Records of where elements appear:

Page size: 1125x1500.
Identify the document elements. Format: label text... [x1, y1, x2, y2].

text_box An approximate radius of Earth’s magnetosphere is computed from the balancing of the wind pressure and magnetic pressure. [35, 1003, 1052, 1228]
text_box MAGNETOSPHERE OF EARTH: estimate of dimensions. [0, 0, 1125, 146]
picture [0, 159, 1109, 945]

[PROBLEM TO SOLVE]: Retype the lines of the rows above exactly as they are.

[SOLUTION BELOW]:
Page size: 1125x1500.
Identify the document elements. Format: label text... [x1, y1, x2, y2].

text_box An approximate radius of Earth’s magnetosphere is computed from the balancing of the wind pressure and magnetic pressure. [35, 1003, 1052, 1228]
text_box MAGNETOSPHERE OF EARTH: estimate of dimensions. [0, 0, 1125, 146]
picture [0, 159, 1109, 945]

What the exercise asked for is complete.